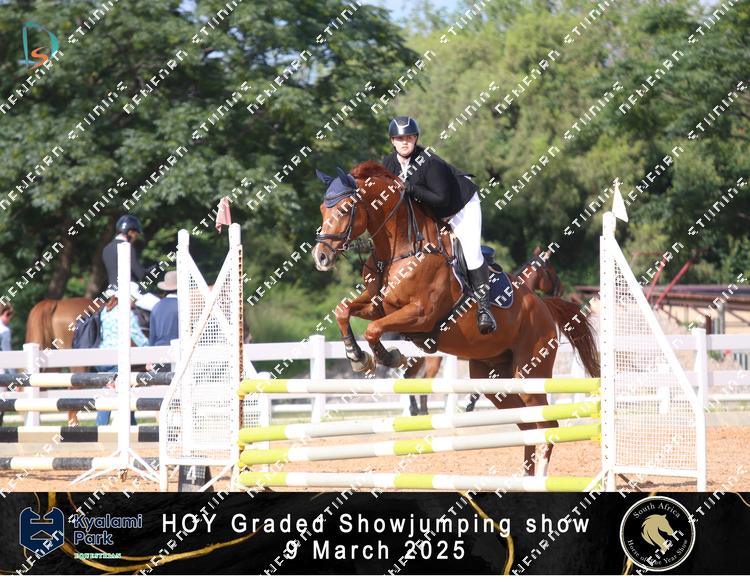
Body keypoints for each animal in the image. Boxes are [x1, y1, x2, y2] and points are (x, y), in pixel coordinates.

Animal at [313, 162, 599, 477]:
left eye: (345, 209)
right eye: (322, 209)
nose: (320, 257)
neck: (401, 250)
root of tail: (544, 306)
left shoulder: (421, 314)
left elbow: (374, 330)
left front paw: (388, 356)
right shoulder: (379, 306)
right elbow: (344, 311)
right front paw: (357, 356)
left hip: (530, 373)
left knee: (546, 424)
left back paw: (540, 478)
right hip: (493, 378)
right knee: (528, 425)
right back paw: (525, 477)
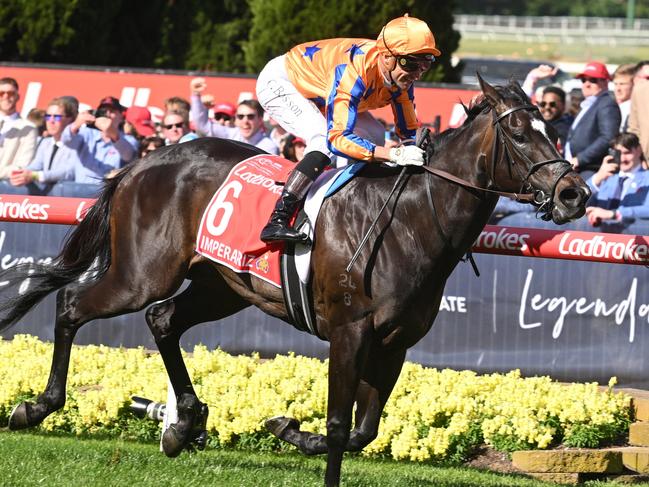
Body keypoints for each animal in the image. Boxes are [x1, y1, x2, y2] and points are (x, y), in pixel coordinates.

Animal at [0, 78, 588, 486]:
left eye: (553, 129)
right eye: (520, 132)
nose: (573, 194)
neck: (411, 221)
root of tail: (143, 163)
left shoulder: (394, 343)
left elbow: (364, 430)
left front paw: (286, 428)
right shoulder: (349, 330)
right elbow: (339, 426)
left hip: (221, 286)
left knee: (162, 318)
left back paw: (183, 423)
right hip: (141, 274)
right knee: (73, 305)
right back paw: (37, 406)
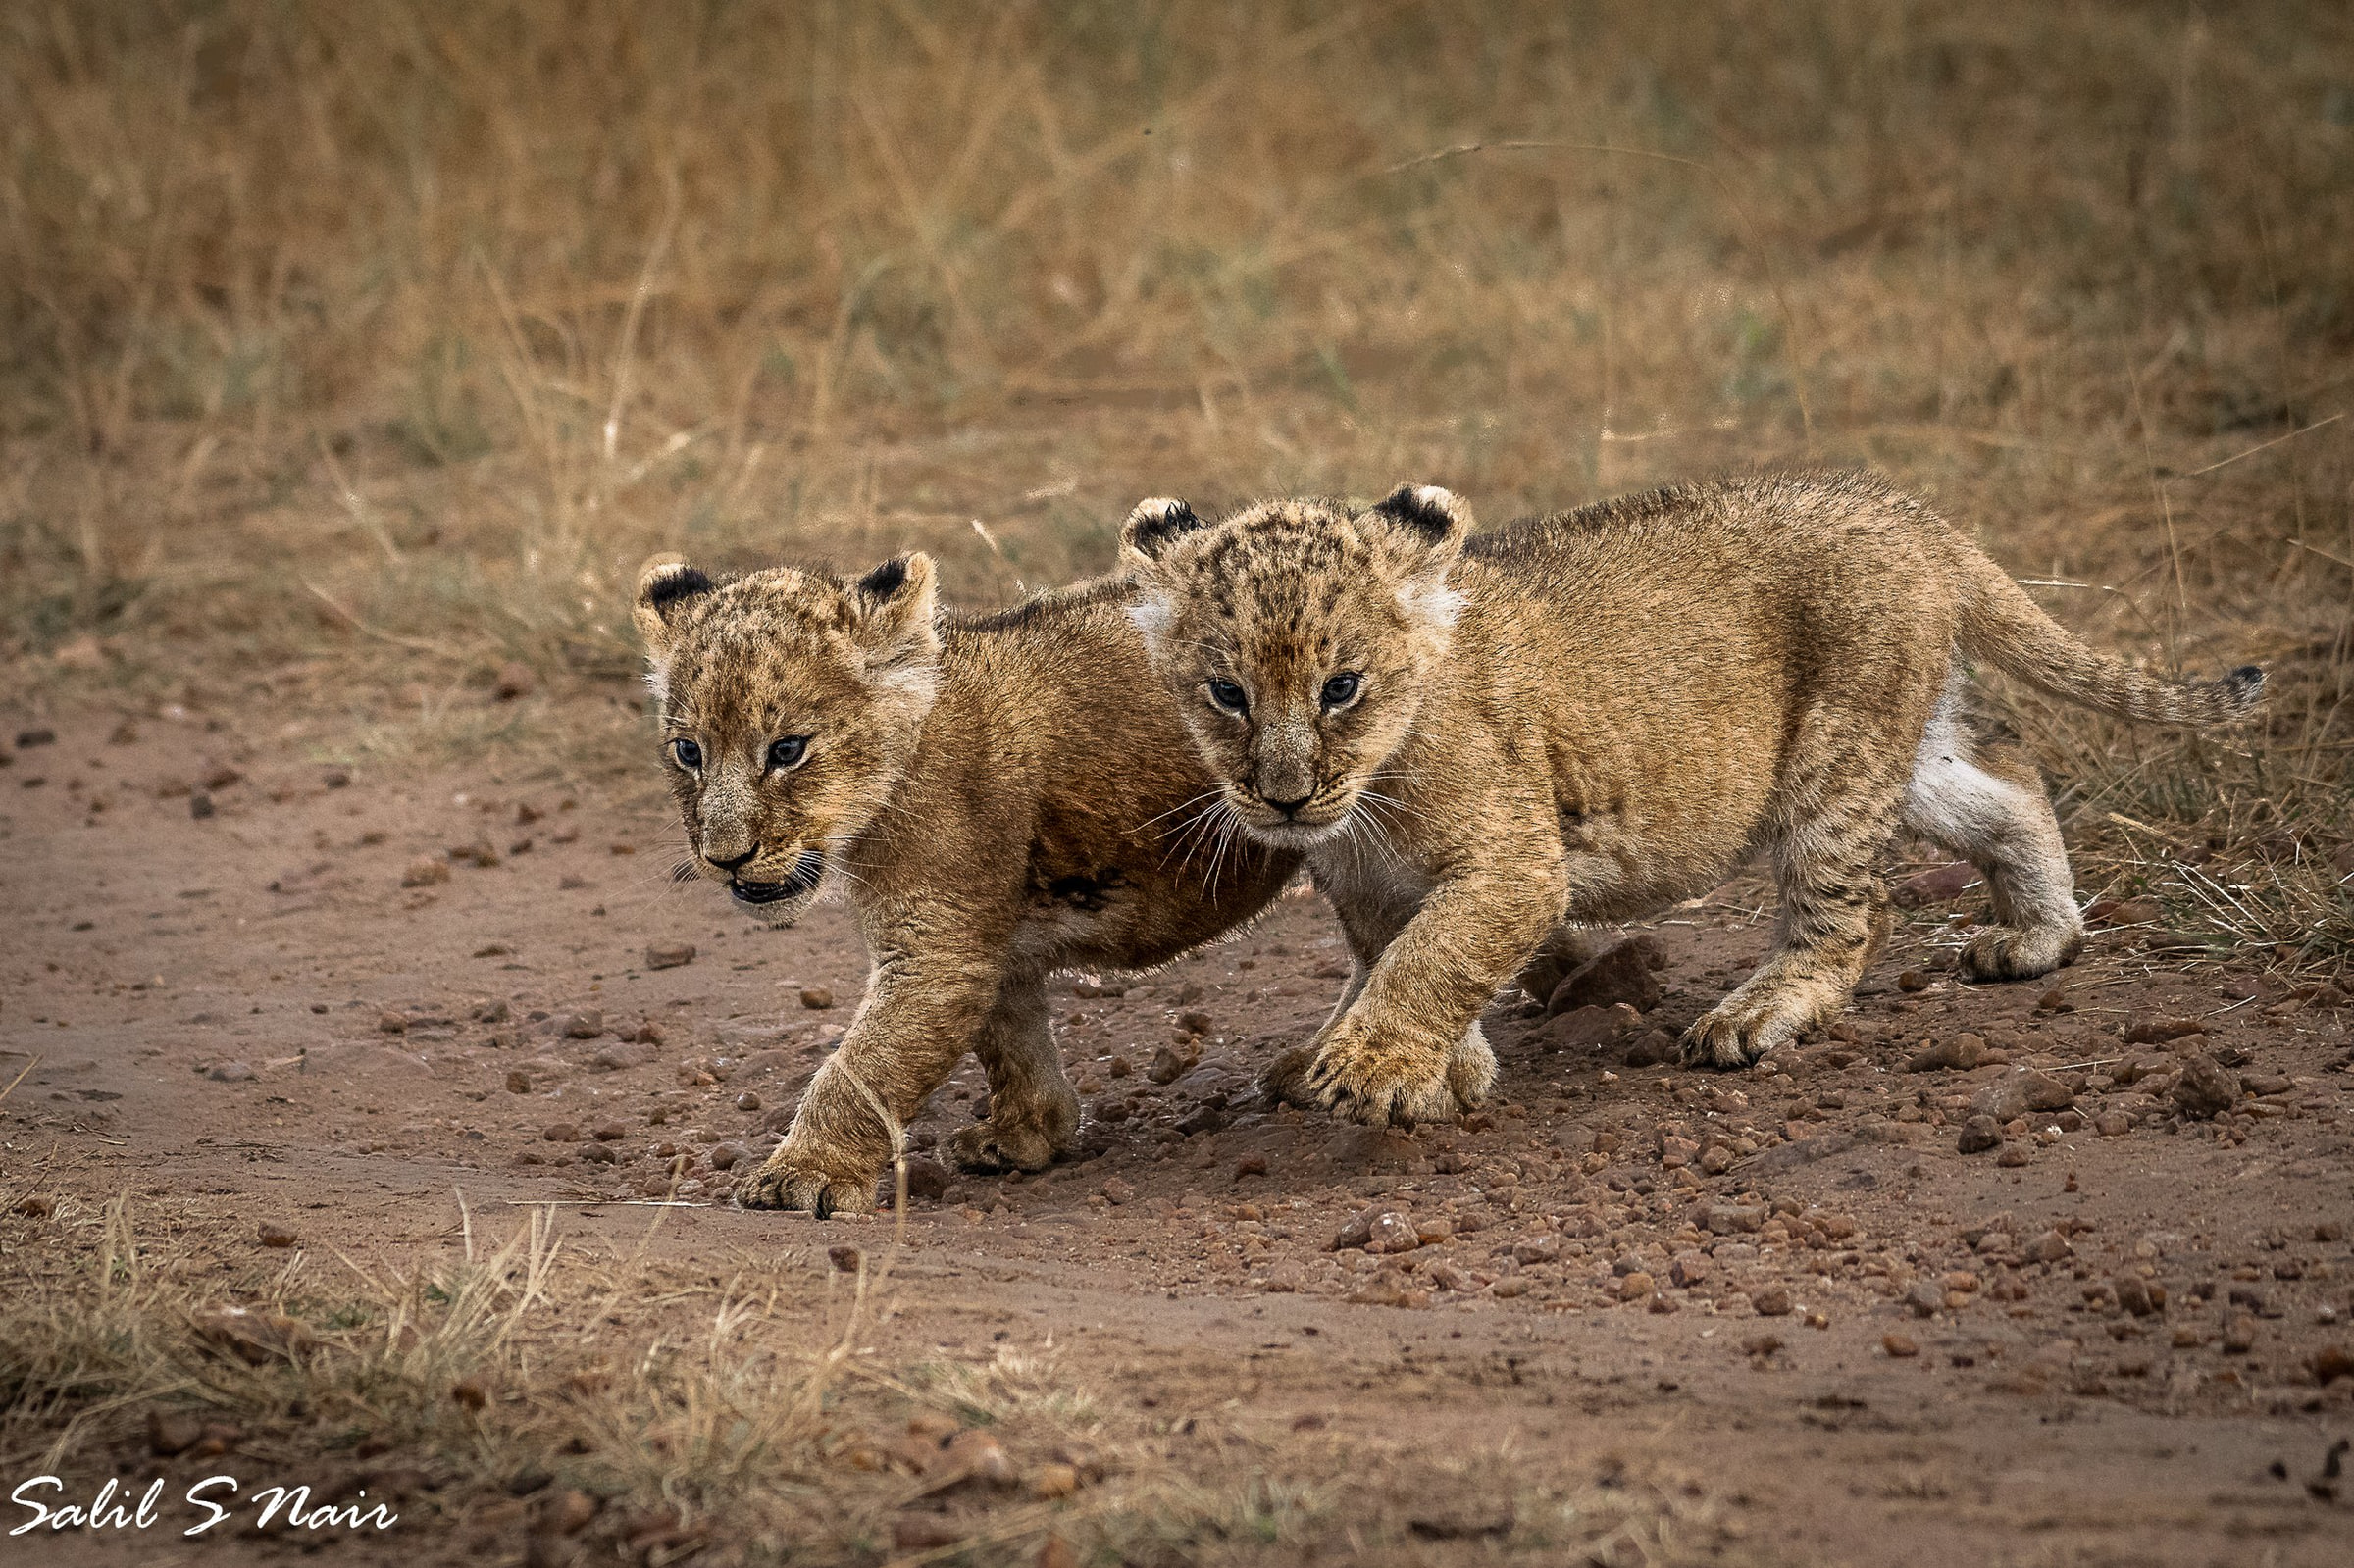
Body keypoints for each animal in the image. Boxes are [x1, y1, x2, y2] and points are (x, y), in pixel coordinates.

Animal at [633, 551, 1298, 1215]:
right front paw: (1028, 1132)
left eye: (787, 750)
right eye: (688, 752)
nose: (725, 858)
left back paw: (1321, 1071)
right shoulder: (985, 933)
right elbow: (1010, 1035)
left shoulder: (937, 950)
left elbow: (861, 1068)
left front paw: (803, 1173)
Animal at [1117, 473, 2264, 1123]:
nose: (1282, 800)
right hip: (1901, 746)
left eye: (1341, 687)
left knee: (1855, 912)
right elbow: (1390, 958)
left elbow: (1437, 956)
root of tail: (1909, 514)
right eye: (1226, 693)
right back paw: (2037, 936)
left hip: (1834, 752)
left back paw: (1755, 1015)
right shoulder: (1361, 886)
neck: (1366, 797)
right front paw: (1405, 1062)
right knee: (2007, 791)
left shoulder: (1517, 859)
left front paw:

____

== EXERCISE DETAILS ==
Nothing but the lines from the start of the records through the line holding "right back paw: (525, 477)" should be printed, exactly as written and with the pictures left out.

== ANSWER BOX ==
Body keypoints for each animal in the image. Boxes are [x1, y1, x2, y2] and points are (x, y), in pixel coordinates.

Animal at [313, 162, 599, 477]:
left eye: (345, 209)
right eye: (322, 209)
nose: (320, 257)
neck: (401, 250)
root of tail: (544, 306)
left shoulder: (421, 314)
left elbow: (374, 330)
left front paw: (388, 356)
right shoulder: (379, 306)
right elbow: (344, 311)
right front paw: (357, 356)
left hip: (530, 373)
left knee: (546, 424)
left back paw: (540, 478)
right hip: (493, 378)
right knee: (528, 425)
right back paw: (525, 477)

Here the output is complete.